Required action A
Return every line of the records that contains the string "which".

[Document passage — start]

The two Eagle Bay cottages are the kind of stripped-back slate and glass affairs you would expect to see on Grand Designs. Indeed, their architect is Stuart Bagshaw, designer of a neighbouring Grand Designs Home of the Year on Harris. They are sophisticated in all the right ways and seriously romantic, from the DVD collection (though with what was going on outside we never turned on the television once) to the chilled champagne and hamper of local produce on arrival. Everything is muted, slated and heated, with 180-degree views, lots of exposed curved beams, and a terrace carved into the rock outside. Then, of course, the sauna, which after a day spent being blown around the beaches and cliff tops of Lewis and Harris, is the most welcome of luxuries. The overall effect is of a 21st-century hobbit house: rotund, hunkered into its little shire and very cosy.

We get lucky with the weather, though every islander I speak to tells me, with the air of sharing a carefully guarded secret, that summers are usually good on Lewis. Some days are so hot, in fact, that we go out without jumpers or jackets (in Scotland!) and eat every meal on the terrace. Each time we stumble upon yet another spectacular beach, from the giant expanse of Uig where the Lewis Chessmen were found to Tolsta with its lyrically named Bridge to Nowhere, the first thing we do is kick off our sandals and head for the sea. Always bracingly cold, true, but no amount of sun can turn the north Atlantic into the Med. After a day’s beachcombing we head home via Stornoway to buy fresh fish from the harbour shop that is such good value I have change from a fiver. Once home, the French doors are thrown open and the sauna revved up. Another perfect day.

[Document passage — finish]

Required action B
Decide whether each statement below agrees with the passage on the Eagle Bay cottages, answering yes or no and quoting the words of the passage that settle it: (i) The architect of the cottages is Stuart Bagshaw. (ii) The television was turned on during the stay. (iii) The Lewis Chessmen were found at Tolsta.

[Extracted records — start]

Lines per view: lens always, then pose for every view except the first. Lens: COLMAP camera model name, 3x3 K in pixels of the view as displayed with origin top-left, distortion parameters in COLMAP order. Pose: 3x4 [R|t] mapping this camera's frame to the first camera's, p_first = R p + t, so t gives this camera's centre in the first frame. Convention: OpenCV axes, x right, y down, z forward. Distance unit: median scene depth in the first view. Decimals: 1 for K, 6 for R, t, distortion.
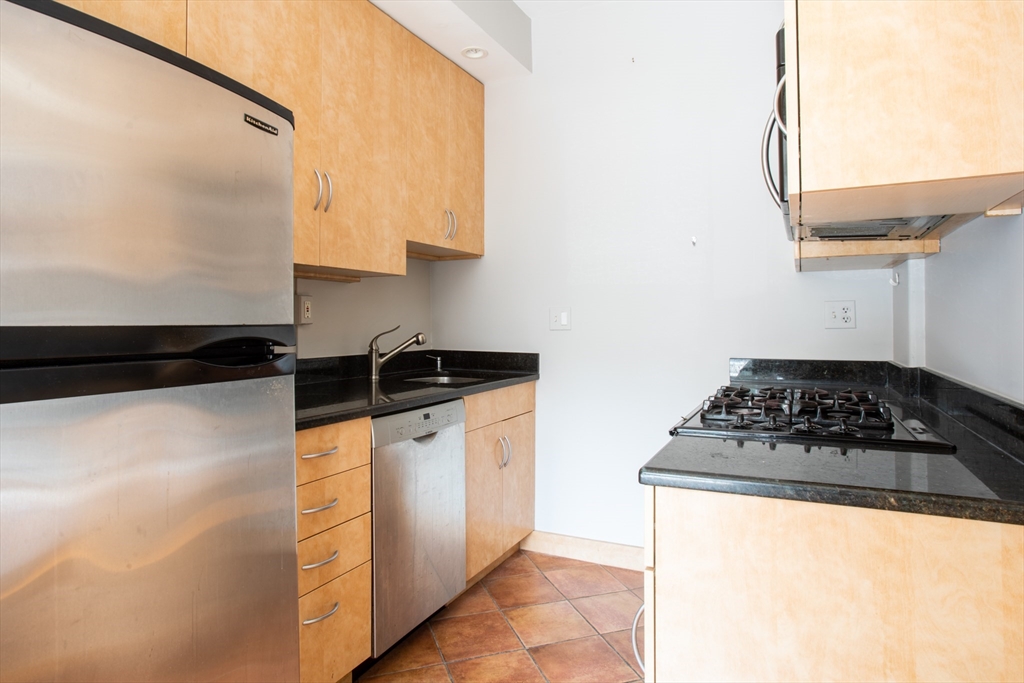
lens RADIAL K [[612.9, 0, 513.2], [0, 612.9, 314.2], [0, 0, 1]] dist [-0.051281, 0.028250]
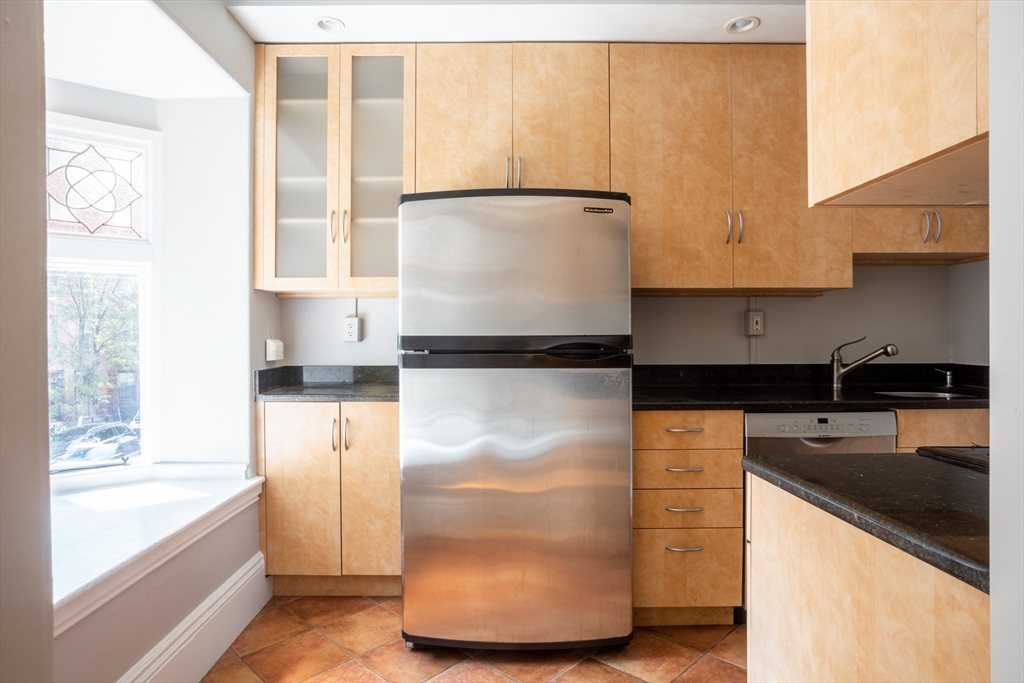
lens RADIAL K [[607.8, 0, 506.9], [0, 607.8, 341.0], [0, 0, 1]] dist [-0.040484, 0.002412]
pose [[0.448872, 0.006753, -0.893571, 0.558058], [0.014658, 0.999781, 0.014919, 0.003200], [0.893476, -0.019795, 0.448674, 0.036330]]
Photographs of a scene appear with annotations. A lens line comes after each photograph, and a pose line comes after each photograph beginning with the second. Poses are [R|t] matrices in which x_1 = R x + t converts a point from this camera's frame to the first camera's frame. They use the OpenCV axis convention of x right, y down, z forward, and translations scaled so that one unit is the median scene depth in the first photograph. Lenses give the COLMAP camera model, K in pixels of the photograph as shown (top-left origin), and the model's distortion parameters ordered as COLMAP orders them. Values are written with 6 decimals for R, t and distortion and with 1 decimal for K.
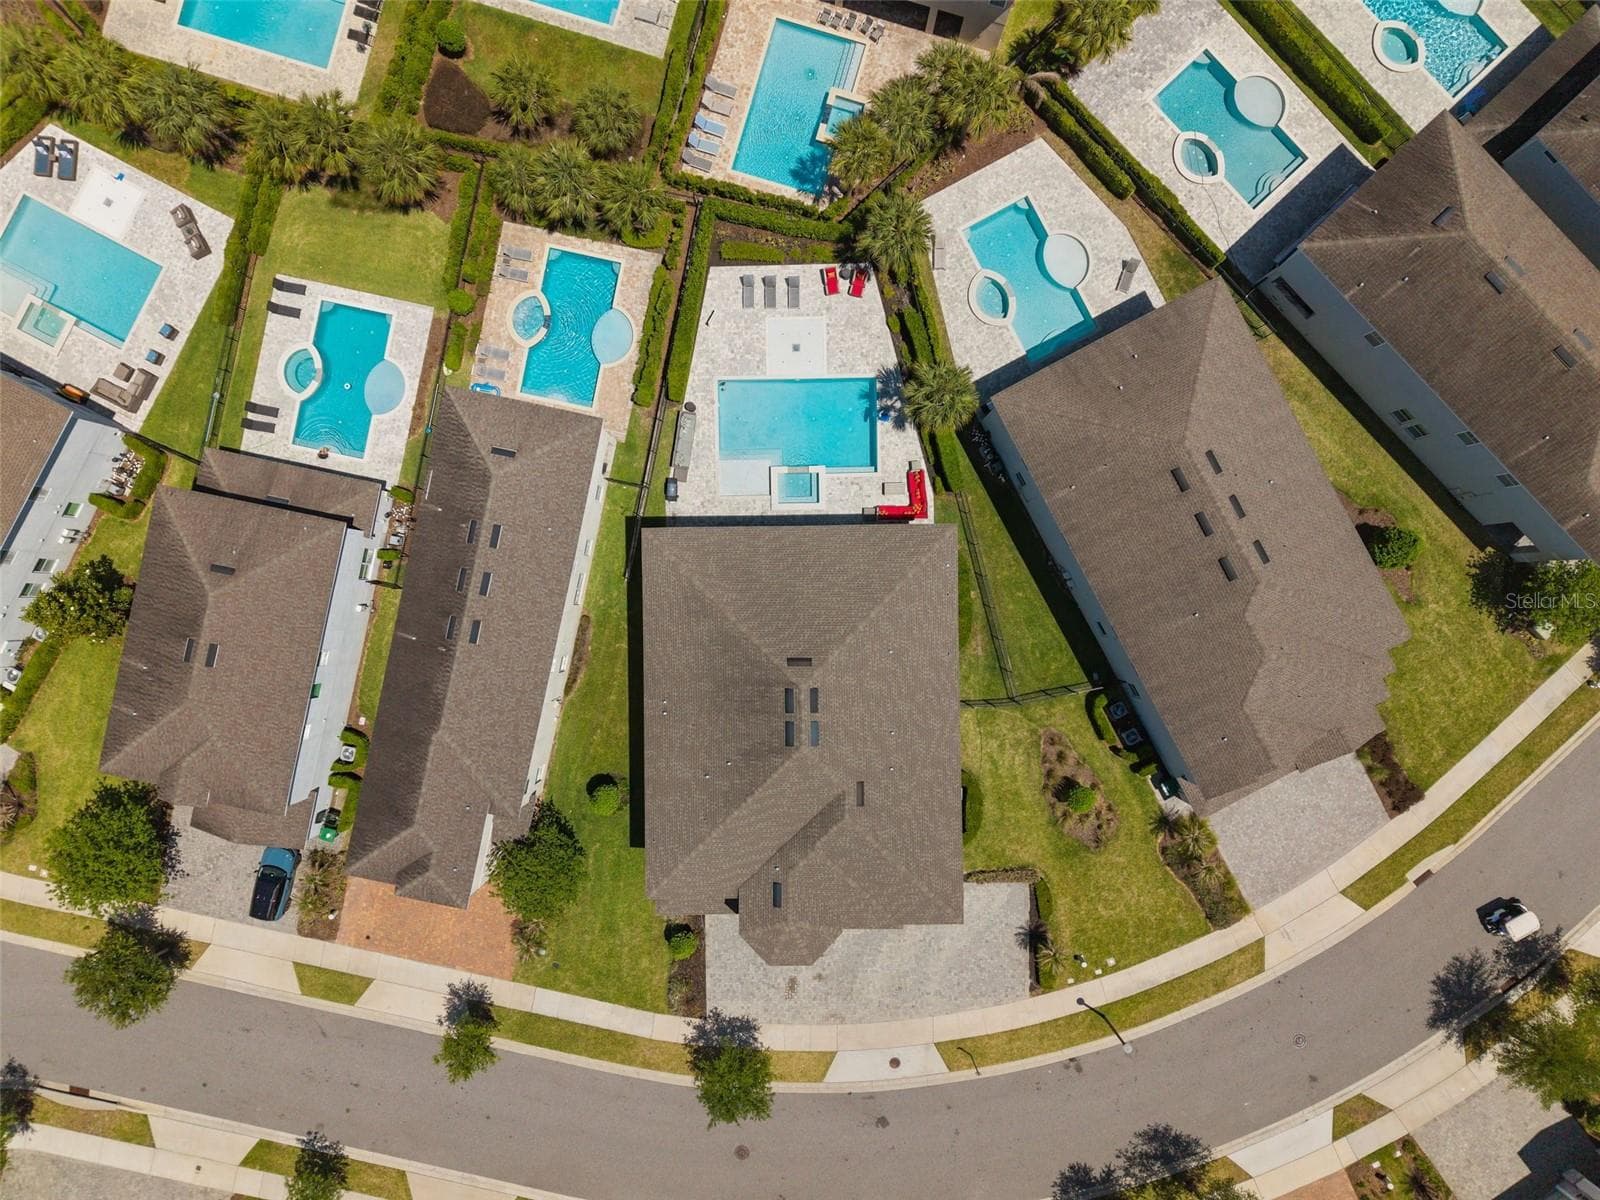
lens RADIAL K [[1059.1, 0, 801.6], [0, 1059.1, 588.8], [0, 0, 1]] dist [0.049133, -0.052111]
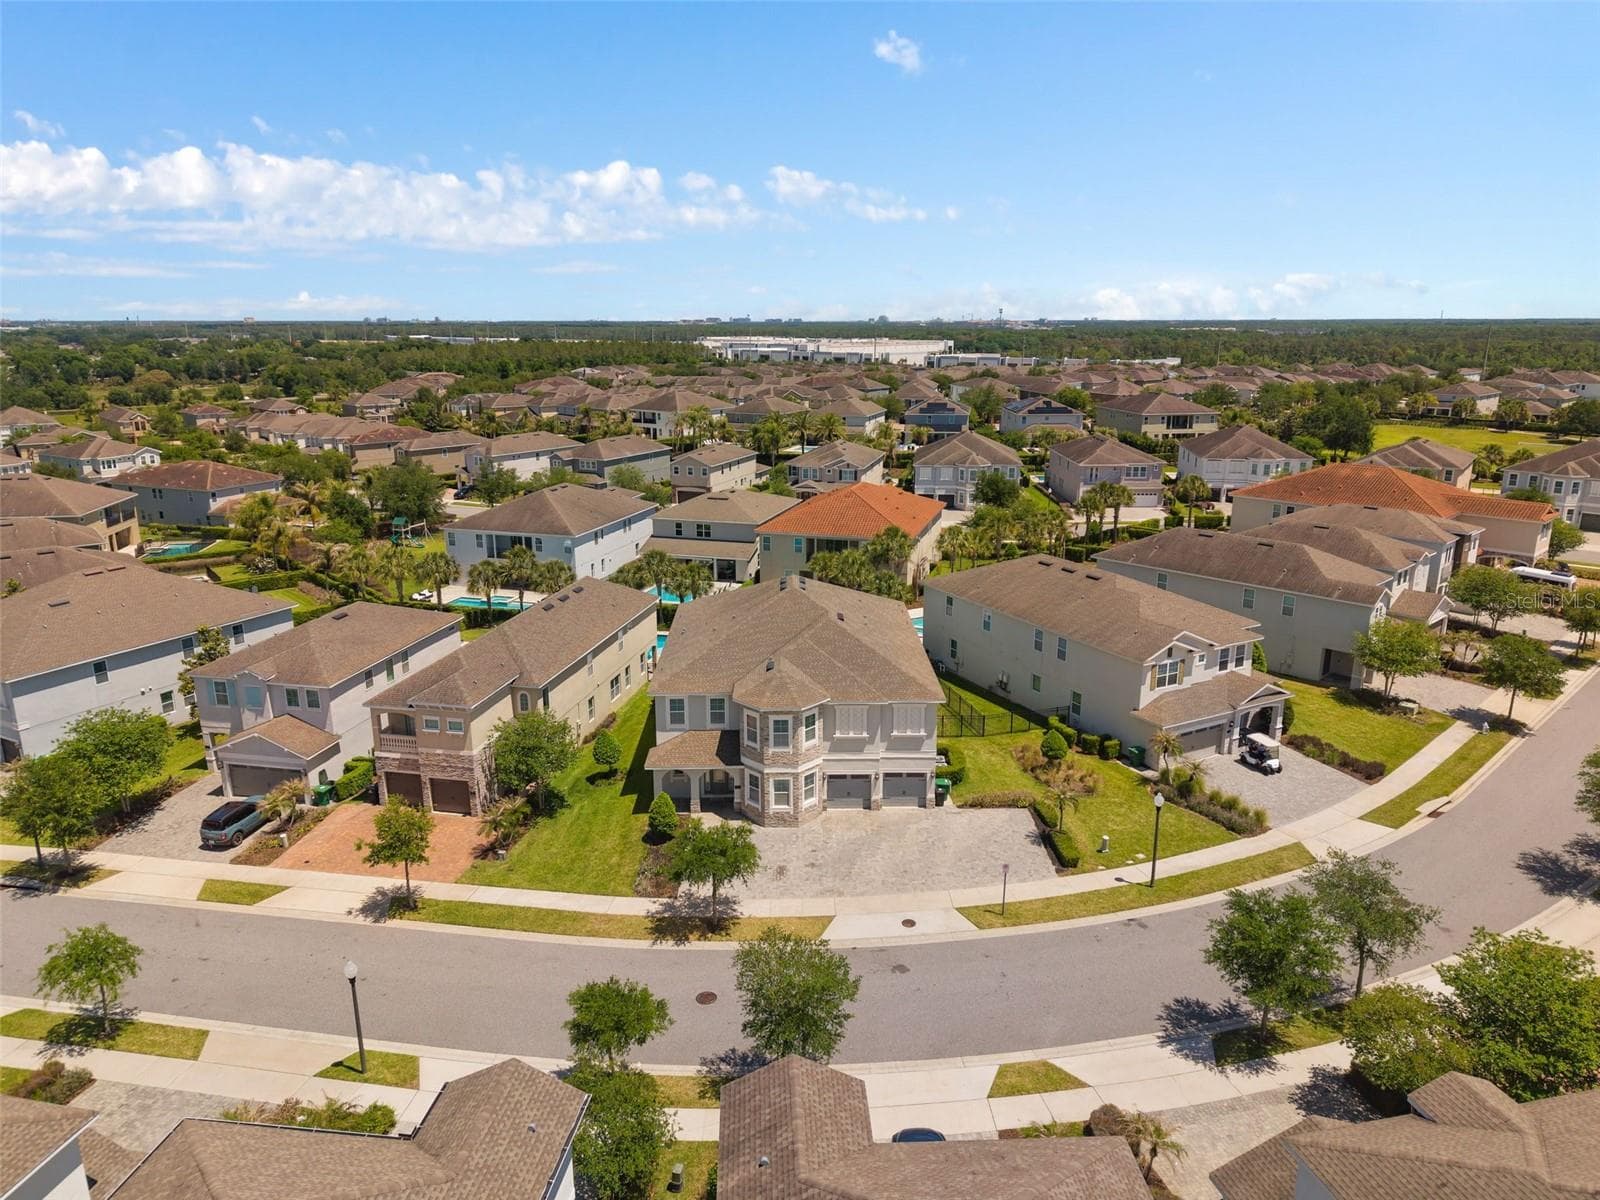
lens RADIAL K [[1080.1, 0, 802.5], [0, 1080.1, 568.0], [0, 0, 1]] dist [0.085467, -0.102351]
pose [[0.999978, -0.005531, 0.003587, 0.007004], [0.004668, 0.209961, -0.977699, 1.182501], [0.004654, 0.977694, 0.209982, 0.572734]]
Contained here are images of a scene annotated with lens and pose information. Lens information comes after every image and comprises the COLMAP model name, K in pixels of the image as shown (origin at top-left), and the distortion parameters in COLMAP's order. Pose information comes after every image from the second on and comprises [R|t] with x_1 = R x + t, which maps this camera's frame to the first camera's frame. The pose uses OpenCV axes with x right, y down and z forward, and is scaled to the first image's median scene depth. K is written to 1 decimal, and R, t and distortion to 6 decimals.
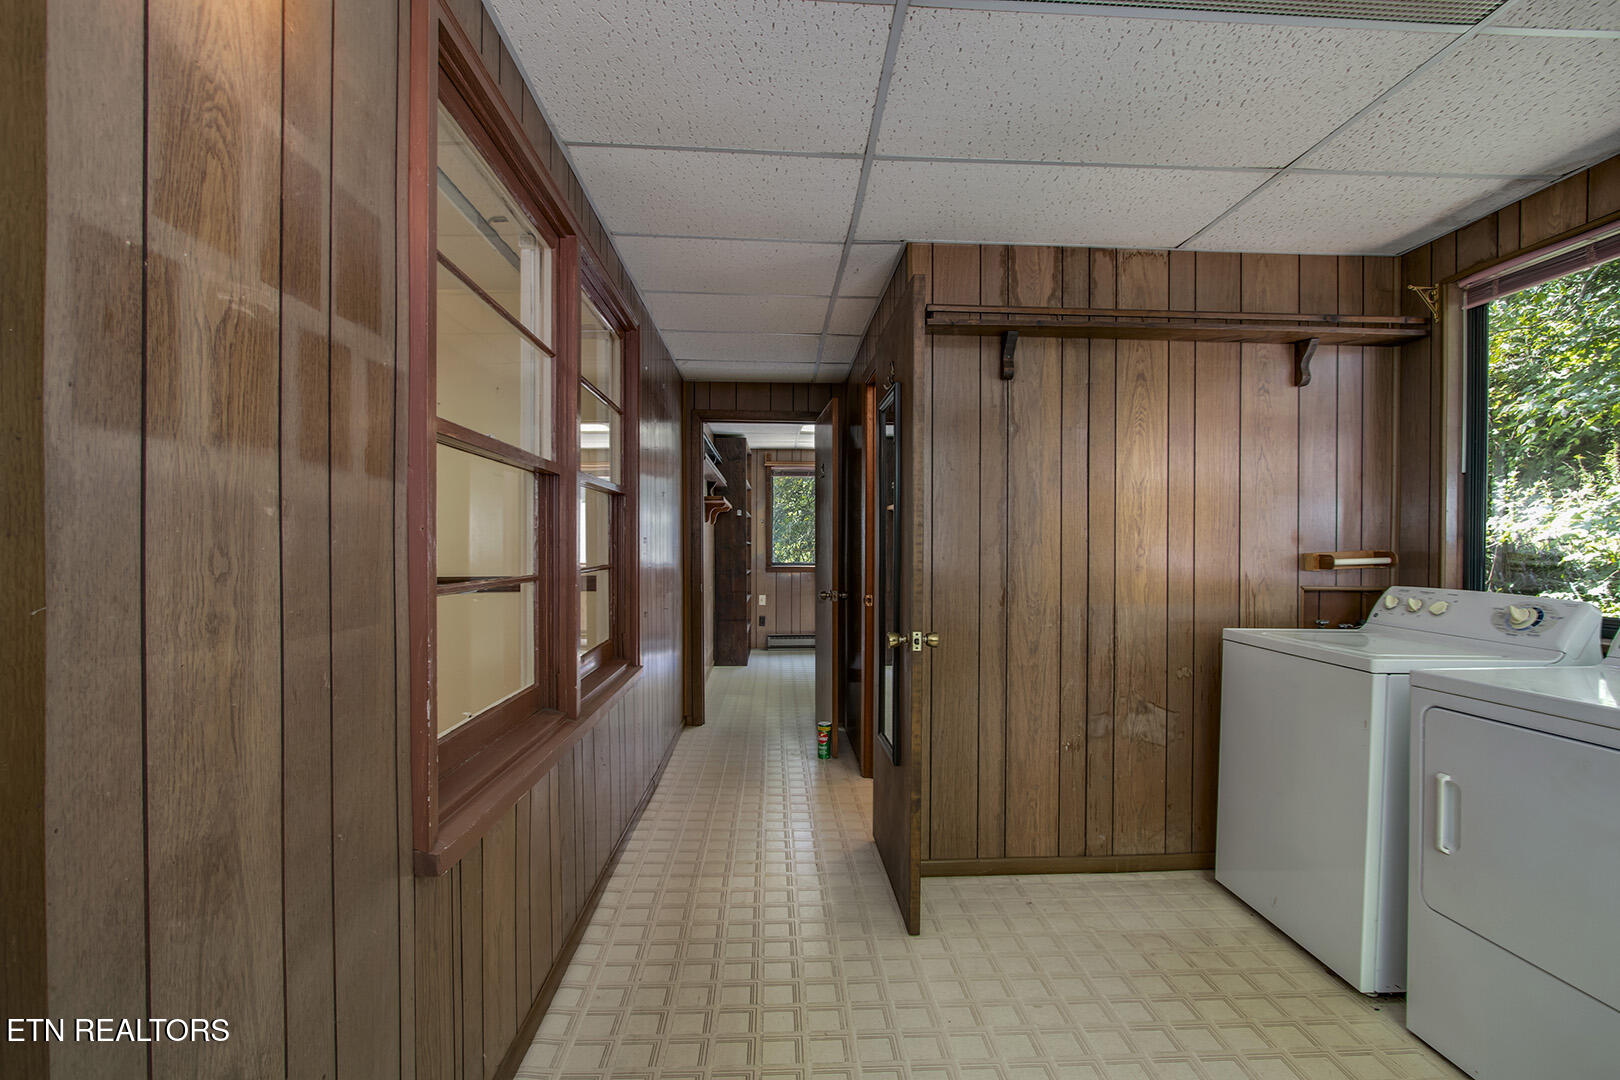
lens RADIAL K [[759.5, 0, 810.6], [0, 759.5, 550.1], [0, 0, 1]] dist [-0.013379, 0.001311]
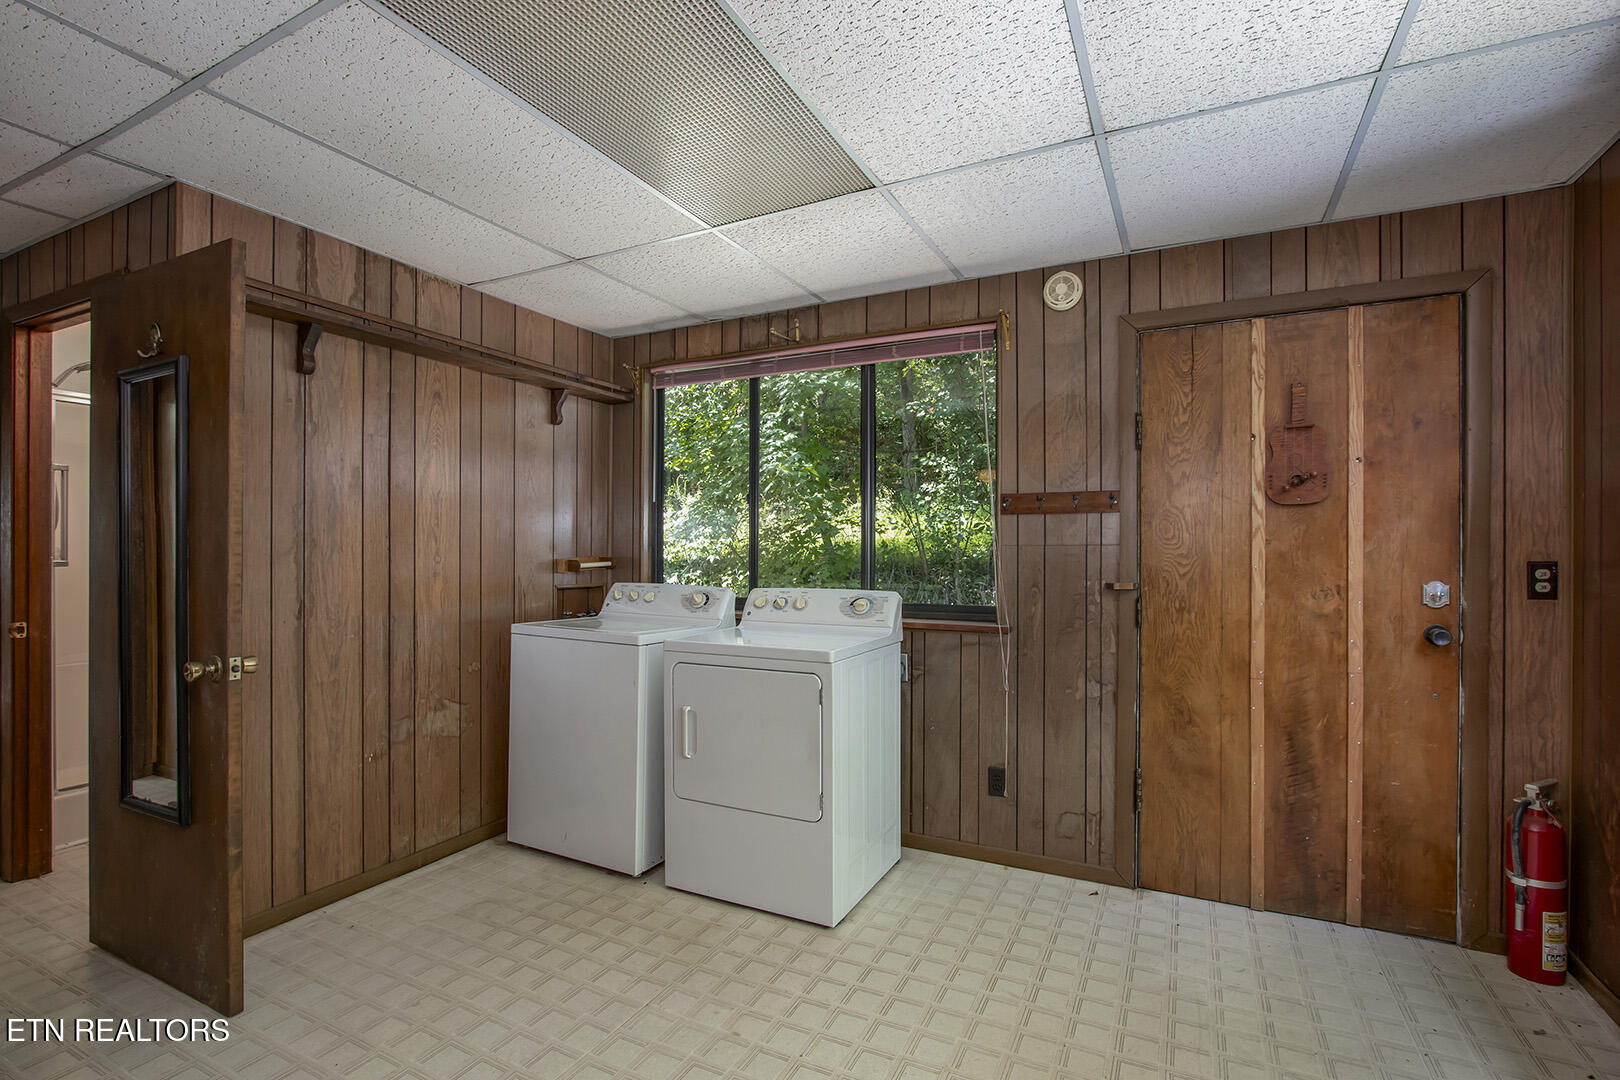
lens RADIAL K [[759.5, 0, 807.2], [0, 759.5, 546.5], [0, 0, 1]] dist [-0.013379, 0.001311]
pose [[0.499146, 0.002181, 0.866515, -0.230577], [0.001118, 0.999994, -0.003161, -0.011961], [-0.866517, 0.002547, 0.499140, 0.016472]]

[Extracted records — finish]

Task result A
Photographs of a scene appear with annotations. A lens line comes after each photograph, and a pose line comes after each photograph beginning with the second. Poses are [R|t] matrices in which x_1 = R x + t converts a point from this camera's frame to the first camera's frame. They use the OpenCV axis convention of x right, y down, z forward, and translations scaled so that one unit is the median scene depth in the first photograph. Lenses give the COLMAP camera model, K in pixels of the photograph as shown (top-left origin), and the model's distortion parameters ordered as COLMAP orders them. Values are written with 6 decimals for R, t and distortion and with 1 decimal for K.
Contained here are images of a scene annotated with lens and pose information. Lens information comes after every image and comprises the COLMAP model name, K in pixels of the image as shown (origin at top-left), and the distortion parameters in COLMAP's order. Pose information comes after every image from the second on and comprises [R|t] with x_1 = R x + t, which maps this camera's frame to the first camera's frame. The pose uses OpenCV axes with x right, y down and z forward, and is scaled to the first image's median scene depth. K is written to 1 decimal, and R, t and distortion to 6 decimals.

Task result B
(i) Yes: "their architect is Stuart Bagshaw"
(ii) No: "we never turned on the television once"
(iii) No: "the giant expanse of Uig where the Lewis Chessmen were found"